ASSIGNMENT: Starting with the first line of the material, reproduce exactly each line up to and including the one that contains "Зун ярх хьанвай", leaving out every picture.
▬▬▬▬▬▬▬▬▬▬
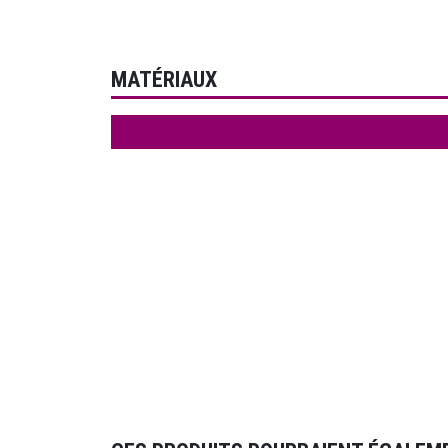
MATÉRIAUX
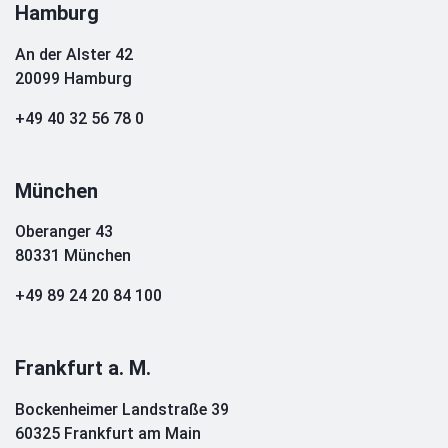
Hamburg
An der Alster 42
20099 Hamburg
+49 40 32 56 78 0
München
Oberanger 43
80331 München
+49 89 24 20 84 100
Frankfurt a. M.
Bockenheimer Landstraße 39
60325 Frankfurt am Main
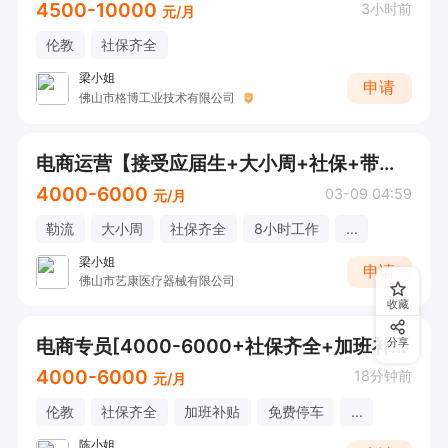
4500-10000
3小时前
元/月
伦教
社保齐全
梁小姐
申请
佛山市格博工业技术有限公司
电商运营【接受应届生+大小周+社保+带薪年假】
4000-6000
03-09 04:59
元/月
勒流
大小周
社保齐全
8小时工作
...
梁小姐
申请
佛山市艺康医疗器械有限公司
收藏
电商专员[4000-6000+社保齐全+加班补贴]
分享
4000-6000
18分钟前
元/月
伦教
社保齐全
加班补贴
免费停车
...
陈小姐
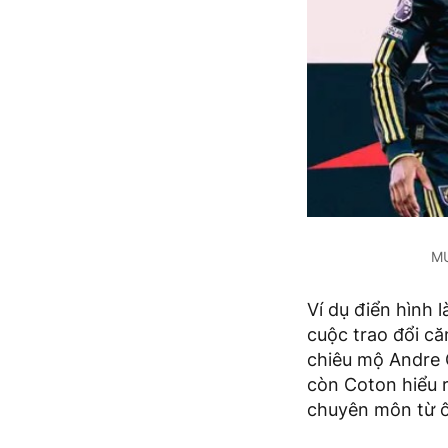
MU
Ví dụ điển hình 
cuộc trao đổi c
chiêu mộ Andre 
còn Coton hiểu 
chuyên môn từ 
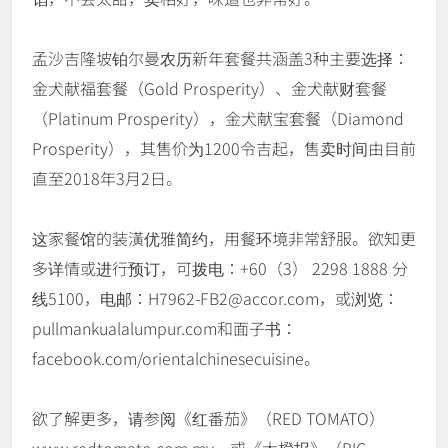
孟沙吉隆坡铂尔曼农历新年套餐共涵盖3种主要选择：
金犬献福套餐（Gold Prosperity）、金犬献财套餐
（Platinum Prosperity），金犬献宝套餐（Diamond
Prosperity），其售价为1200令吉起，售卖时间由目前
直至2018年3月2日。
这家餐馆的装潢优雅简约，用餐环境非常舒服。欲知更
多详情或进行预订，可拨电：+60（3） 2298 1888 分
线5100，电邮：H7962-FB2@accor.com，或浏览：
pullmankualalumpur.com和面子书：
facebook.com/orientalchinesecuisine。
欲了解更多，请参阅《红番茄》（RED TOMATO）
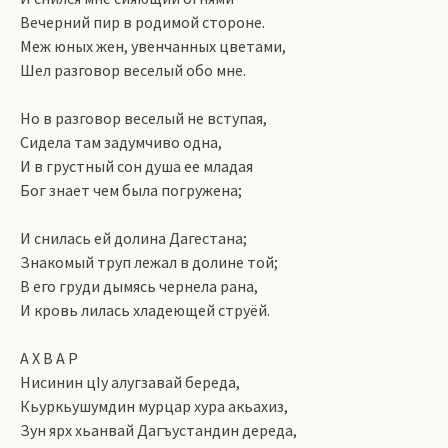
Вечерний пир в родимой стороне.
Меж юных жен, увенчанных цветами,
Шел разговор веселый обо мне.
Но в разговор веселый не вступая,
Сидела там задумчиво одна,
И в грустный сон душа ее младая
Бог знает чем была погружена;
И снилась ей долина Дагестана;
Знакомый труп лежал в долине той;
В его груди дымясь чернела рана,
И кровь лилась хладеющей струёй.
А Х В А Р
Нисинин цIу алугзавай береда,
Кьуркьушумдин мурцар хура акьахиз,
Зун ярх хьанвай Дагъустандин дереда,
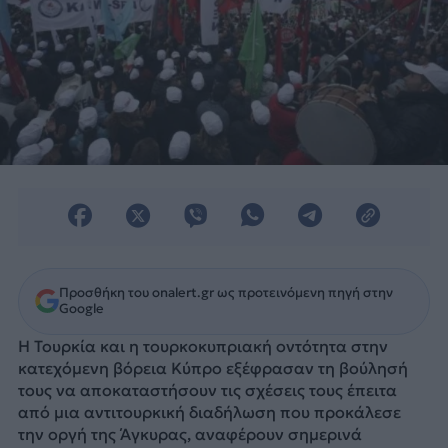
Προσθήκη του onalert.gr ως προτεινόμενη πηγή στην
Google
Η Τουρκία και η τουρκοκυπριακή οντότητα στην
κατεχόμενη βόρεια Κύπρο εξέφρασαν τη βούλησή
τους να αποκαταστήσουν τις σχέσεις τους έπειτα
από μια αντιτουρκική διαδήλωση που προκάλεσε
την οργή της Άγκυρας, αναφέρουν σημερινά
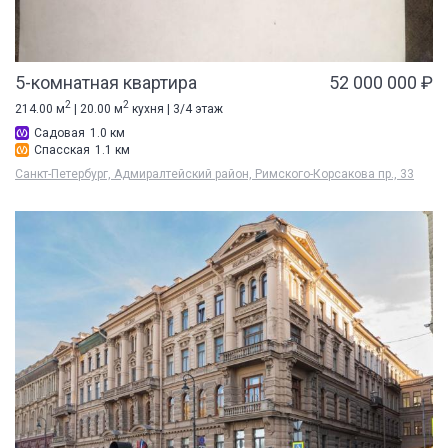
5-комнатная квартира
52 000 000 ₽
2
2
214.00 м
| 20.00 м
кухня | 3/4 этаж
Садовая
1.0 км
Спасская
1.1 км
Санкт-Петербург, Адмиралтейский район, Римского-Корсакова пр., 33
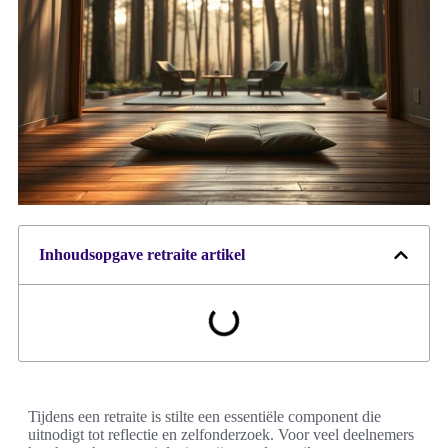
Inhoudsopgave retraite artikel
Tijdens een retraite is stilte een essentiële component die
uitnodigt tot reflectie en zelfonderzoek. Voor veel deelnemers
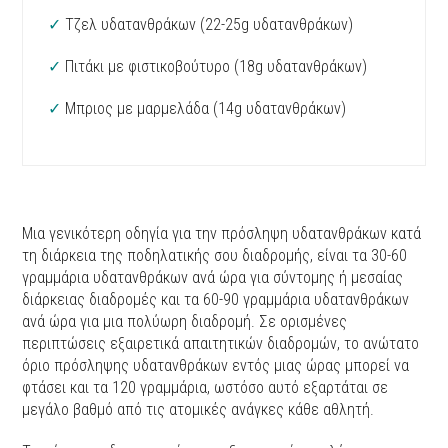
✓
Τζελ υδατανθράκων (22-25g υδατανθράκων)
✓
Πιτάκι με φιστικοβούτυρο (18g υδατανθράκων)
✓
Μπριος με μαρμελάδα (14g υδατανθράκων)
Μια γενικότερη οδηγία για την πρόσληψη υδατανθράκων κατά
τη διάρκεια της ποδηλατικής σου διαδρομής, είναι τα 30-60
γραμμάρια υδατανθράκων ανά ώρα για σύντομης ή μεσαίας
διάρκειας διαδρομές και τα 60-90 γραμμάρια υδατανθράκων
ανά ώρα για μια πολύωρη διαδρομή. Σε ορισμένες
περιπτώσεις εξαιρετικά απαιτητικών διαδρομών, το ανώτατο
όριο πρόσληψης υδατανθράκων εντός μιας ώρας μπορεί να
φτάσει και τα 120 γραμμάρια, ωστόσο αυτό εξαρτάται σε
μεγάλο βαθμό από τις ατομικές ανάγκες κάθε αθλητή.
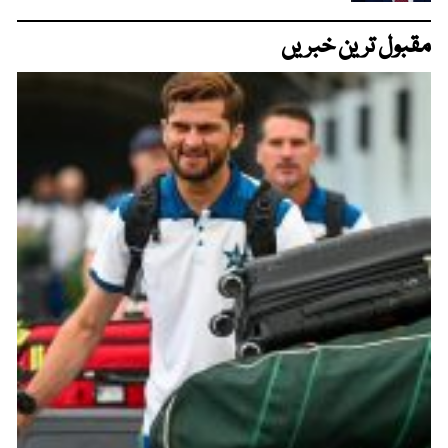
مقبول ترین خبریں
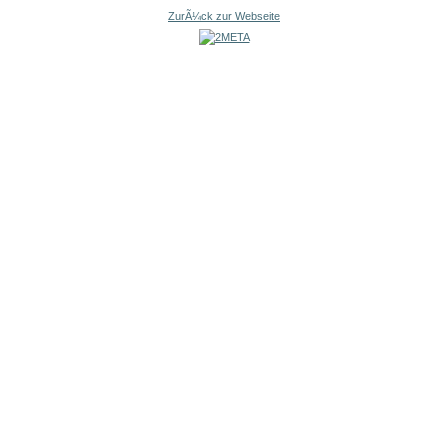
ZurÃ¼ck zur Webseite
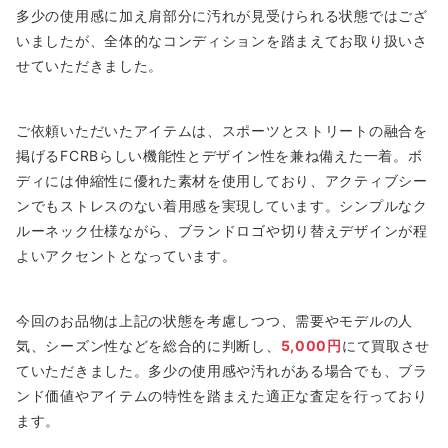
多少の使用感に加え肩部分に汚れが見受けられる状態ではござ
いましたが、全体的なコンディションを踏まえてお取り扱いさ
せていただきました。
ご依頼いただいたアイテムは、スポーツとストリートの融合を
掲げるFCRBらしい機能性とデザイン性を兼ね備えた一着。ボ
ディには伸縮性に優れた素材を使用しており、アクティブシー
ンでもストレスのない着用感を実現しています。シンプルなク
ルーネック仕様ながら、ブランドロゴや切り替えデザインが程
よいアクセントとなっています。
今回のお品物は上記の状態を考慮しつつ、需要やモデルの人
気、シーズン性などを総合的に判断し、
5,000円
にて買取させ
ていただきました。多少の使用感や汚れがある場合でも、ブラ
ンド価値やアイテムの特性を踏まえた適正な査定を行っており
ます。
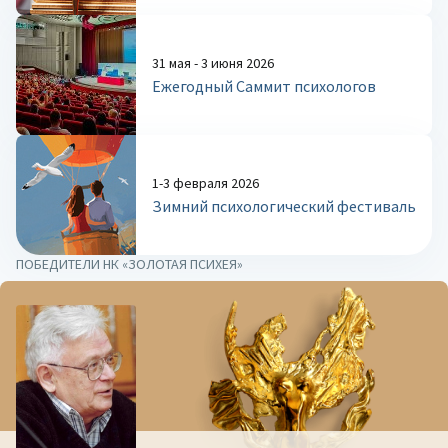
31 мая - 3 июня 2026
Ежегодный Саммит психологов
1-3 февраля 2026
Зимний психологический фестиваль
ПОБЕДИТЕЛИ НК «ЗОЛОТАЯ ПСИХЕЯ»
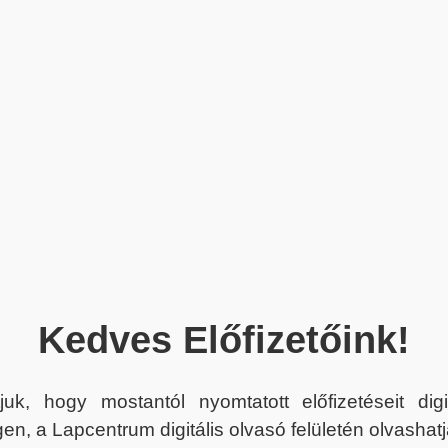
Kedves Előfizetőink!
juk, hogy mostantól nyomtatott előfizetéseit dig
en, a Lapcentrum digitális olvasó felületén olvashatj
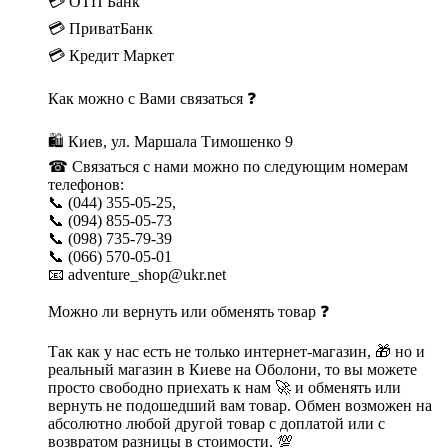
💳 ОТП Банк
💳 ПриватБанк
💳 Кредит Маркет
Как можно с Вами связаться ❓
🛍 Киев, ул. Маршала Тимошенко 9
☎ Связаться с нами можно по следующим номерам
телефонов:
📞 (044) 355-05-25,
📞 (094) 855-05-73
📞 (098) 735-79-39
📞 (066) 570-05-01
📧 adventure_shop@ukr.net
Можно ли вернуть или обменять товар ❓
Так как у нас есть не только интернет-магазин, 🎁 но и
реальный магазин в Киеве на Оболони, то вы можете
просто свободно приехать к нам 🚀 и обменять или
вернуть не подошедший вам товар. Обмен возможен на
абсолютно любой другой товар с доплатой или с
возвратом разницы в стоимости. 💯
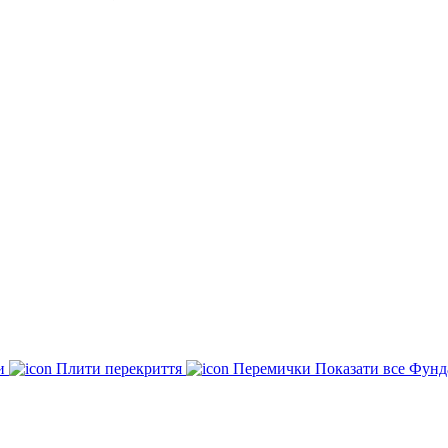
ки
Плити перекриття
Перемички
Показати все Фунд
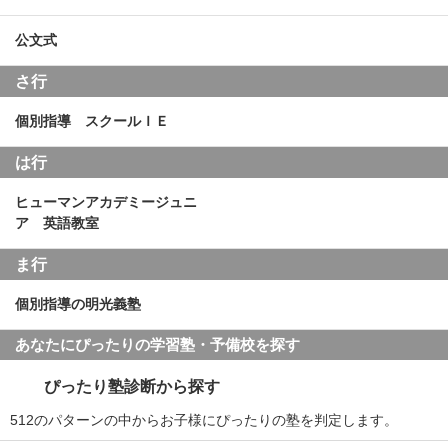
公文式
さ行
個別指導 スクールＩＥ
は行
ヒューマンアカデミージュニ
ア 英語教室
ま行
個別指導の明光義塾
あなたにぴったりの学習塾・予備校を探す
ぴったり塾診断から探す
512のパターンの中からお子様にぴったりの塾を判定します。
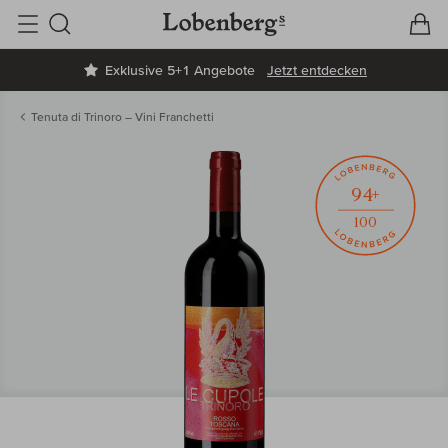
V
W
Suche
Exklusive 5+1 Angebote
Jetzt entdecken
Tenuta di Trinoro – Vini Franchetti
94+
100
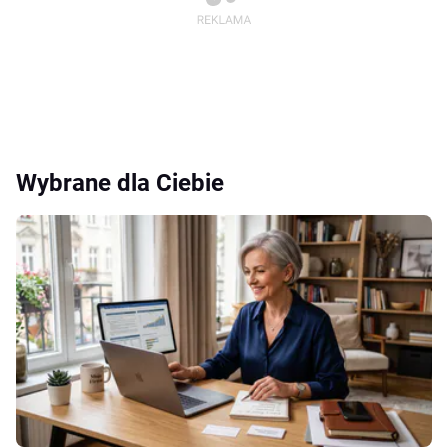
Wybrane dla Ciebie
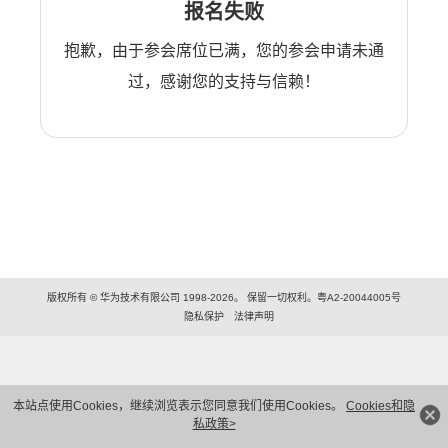
报名失败
抱歉，由于参会席位已满，您的参会申请未通
过，感谢您的支持与信赖！
版权所有 © 华为技术有限公司 1998-2026。 保留一切权利。粤A2-20044005号
隐私保护
法律声明
本站点使用Cookies，继续浏览表示您同意我们使用Cookies。
Cookies和隐
私政策>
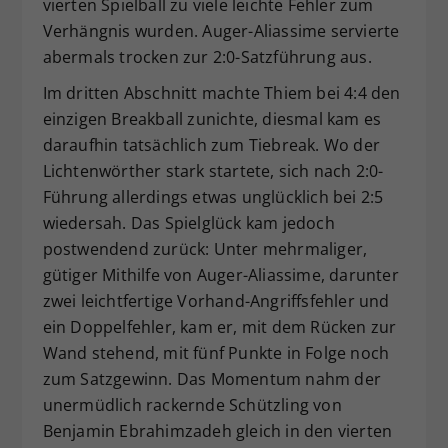
vierten Spielball zu viele leichte Fehler zum
Verhängnis wurden. Auger-Aliassime servierte
abermals trocken zur 2:0-Satzführung aus.
Im dritten Abschnitt machte Thiem bei 4:4 den
einzigen Breakball zunichte, diesmal kam es
daraufhin tatsächlich zum Tiebreak. Wo der
Lichtenwörther stark startete, sich nach 2:0-
Führung allerdings etwas unglücklich bei 2:5
wiedersah. Das Spielglück kam jedoch
postwendend zurück: Unter mehrmaliger,
gütiger Mithilfe von Auger-Aliassime, darunter
zwei leichtfertige Vorhand-Angriffsfehler und
ein Doppelfehler, kam er, mit dem Rücken zur
Wand stehend, mit fünf Punkte in Folge noch
zum Satzgewinn. Das Momentum nahm der
unermüdlich rackernde Schützling von
Benjamin Ebrahimzadeh gleich in den vierten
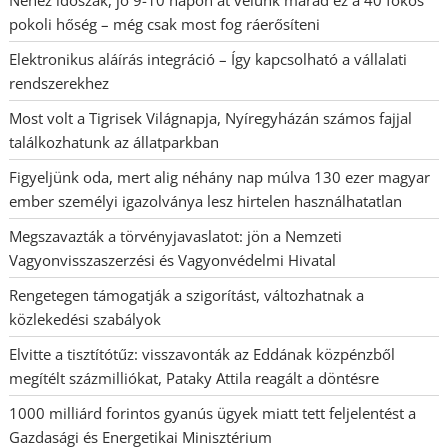
pokoli hőség – még csak most fog ráerősíteni
Elektronikus aláírás integráció – Így kapcsolható a vállalati
rendszerekhez
Most volt a Tigrisek Világnapja, Nyíregyházán számos fajjal
találkozhatunk az állatparkban
Figyeljünk oda, mert alig néhány nap múlva 130 ezer magyar
ember személyi igazolványa lesz hirtelen használhatatlan
Megszavazták a törvényjavaslatot: jön a Nemzeti
Vagyonvisszaszerzési és Vagyonvédelmi Hivatal
Rengetegen támogatják a szigorítást, változhatnak a
közlekedési szabályok
Elvitte a tisztítótűz: visszavonták az Eddának közpénzből
megítélt százmilliókat, Pataky Attila reagált a döntésre
1000 milliárd forintos gyanús ügyek miatt tett feljelentést a
Gazdasági és Energetikai Minisztérium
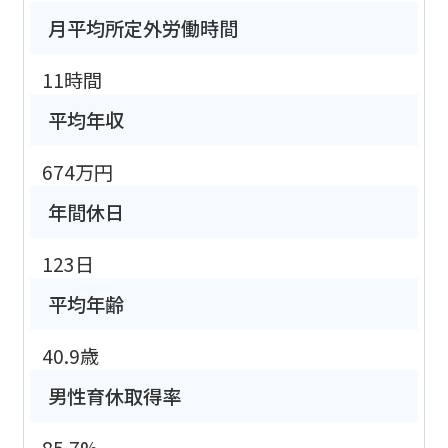
月平均所定外労働時間
11時間
平均年収
674万円
年間休日
123日
平均年齢
40.9歳
男性育休取得率
85.7%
▬▬▬▬▬▬▬▬▬▬
EXERCISE ANSWER:
MATÉRIAUX
Hamburg
An der Alster 42
20099 Hamburg
+49 40 32 56 78 0
München
Oberanger 43
80331 München
+49 89 24 20 84 100
Frankfurt a. M.
Bockenheimer Landstraße 39
60325 Frankfurt am Main
4500-10000
3小时前
元/月
伦教
社保齐全
梁小姐
申请
佛山市格博工业技术有限公司
电商运营【接受应届生+大小周+社保+带薪年假】
4000-6000
03-09 04:59
元/月
勒流
大小周
社保齐全
8小时工作
...
梁小姐
申请
佛山市艺康医疗器械有限公司
收藏
电商专员[4000-6000+社保齐全+加班补贴]
分享
4000-6000
18分钟前
元/月
伦教
社保齐全
加班补贴
免费停车
...
陈小姐
MU
Ví dụ điển hình 
cuộc trao đổi c
chiêu mộ Andre 
còn Coton hiểu 
chuyên môn từ 
孟沙吉隆坡铂尔曼农历新年套餐共涵盖3种主要选择：
金犬献福套餐（Gold Prosperity）、金犬献财套餐
（Platinum Prosperity），金犬献宝套餐（Diamond
Prosperity），其售价为1200令吉起，售卖时间由目前
直至2018年3月2日。
这家餐馆的装潢优雅简约，用餐环境非常舒服。欲知更
多详情或进行预订，可拨电：+60（3） 2298 1888 分
线5100，电邮：H7962-FB2@accor.com，或浏览：
pullmankualalumpur.com和面子书：
facebook.com/orientalchinesecuisine。
欲了解更多，请参阅《红番茄》（RED TOMATO）
Вечерний пир в родимой стороне.
Меж юных жен, увенчанных цветами,
Шел разговор веселый обо мне.
Но в разговор веселый не вступая,
Сидела там задумчиво одна,
И в грустный сон душа ее младая
Бог знает чем была погружена;
И снилась ей долина Дагестана;
Знакомый труп лежал в долине той;
В его груди дымясь чернела рана,
И кровь лилась хладеющей струёй.
А Х В А Р
Нисинин цIу алугзавай береда,
Кьуркьушумдин мурцар хура акьахиз,
Зун ярх хьанвай Дагъустандин дереда,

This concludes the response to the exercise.